##### TEXT UNDER STUDY #####

The point is to have a sense of God’s presence. For the psalmist, it was taking the journey to Jerusalem, ascending the temple mount, along with other worshipers, praying and singing along the way. It was about enjoying the process of getting to the temple, reveling in the experience of being in the temple, and descending the mount with a heartful of peaceful satisfaction – knowing that, deep down, everything is going to be okay because God is with me.
Just a single day in the sacred space is better than a thousand days elsewhere. I picture it something like enjoying those rare days when our girls and their families, with grandkids and dogs in tow, are with my wife and I for a meal. It doesn’t happen often. Yet, when it does, all the loud hubbub becomes sacred time. I take off my shoes because I realize I’m on holy ground.
Indeed, all of life is sacred and holy. And yet, those special times and places help us remember how sacred and holy life really is.
Just as good nutrition, hygiene, diet, and exercise are part of the continuum of care for the body, a personal sacred space for prayer, meditation and spiritual thought is part of the spiritual self-care that can enrich and support our practices of regular worship within a community of faith, as well as service to the world.
And we must never lose sight that the most sacred space we each have to maintain is our own heart, where the light and life of Christ resides. The fruit of the Spirit come from a humble life surrendered to God’s guidance and healing. That can happen as we visit sacred places and create sacred spaces in our lives.
Lord, let me dwell for a moment on your life-giving presence. I open my heart to you. I can tell you everything that troubles me. I know you care about all the concerns in my life. Teach me to live in the knowledge that you care for me today, will care for me tomorrow, and all the days of my life. Amen.

#####

__ASSIGNMENT 1__: In the saved entries, starting at the beginning and ending at the line containing "are trying to", change "strategy" to "plan" and give those lines again with nothing else altered and the pictures left out.

##### DATASET ENTRIES #####

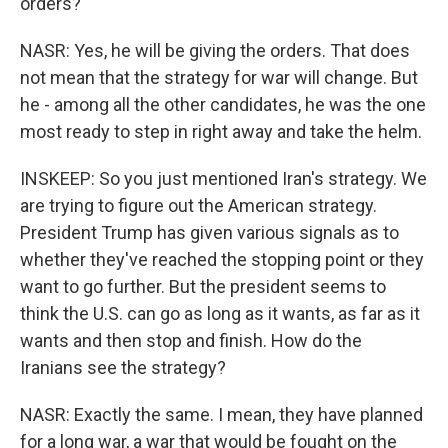
orders?
NASR: Yes, he will be giving the orders. That does
not mean that the strategy for war will change. But
he - among all the other candidates, he was the one
most ready to step in right away and take the helm.
INSKEEP: So you just mentioned Iran's strategy. We
are trying to figure out the American strategy.
President Trump has given various signals as to
whether they've reached the stopping point or they
want to go further. But the president seems to
think the U.S. can go as long as it wants, as far as it
wants and then stop and finish. How do the
Iranians see the strategy?
NASR: Exactly the same. I mean, they have planned
for a long war, a war that would be fought on the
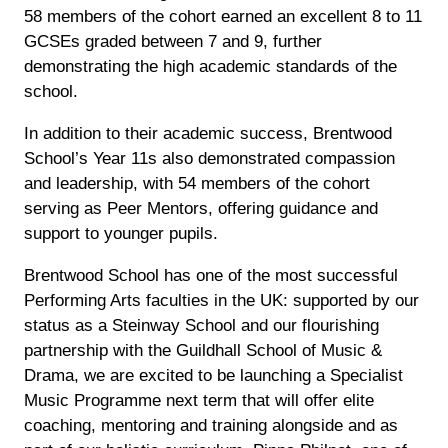
58 members of the cohort earned an excellent 8 to 11
GCSEs graded between 7 and 9, further
demonstrating the high academic standards of the
school.
In addition to their academic success, Brentwood
School’s Year 11s also demonstrated compassion
and leadership, with 54 members of the cohort
serving as Peer Mentors, offering guidance and
support to younger pupils.
Brentwood School has one of the most successful
Performing Arts faculties in the UK: supported by our
status as a Steinway School and our flourishing
partnership with the Guildhall School of Music &
Drama, we are excited to be launching a Specialist
Music Programme next term that will offer elite
coaching, mentoring and training alongside and as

#####

__ASSIGNMENT 2__: According to the text on sacred space, what is the most sacred space each of us has to maintain?

__TASK RESPONSE 1__:
orders?
NASR: Yes, he will be giving the orders. That does
not mean that the plan for war will change. But
he - among all the other candidates, he was the one
most ready to step in right away and take the helm.
INSKEEP: So you just mentioned Iran's plan. We
are trying to figure out the American plan.

__TASK RESPONSE 2__: Our own heart, where the light and life of Christ resides.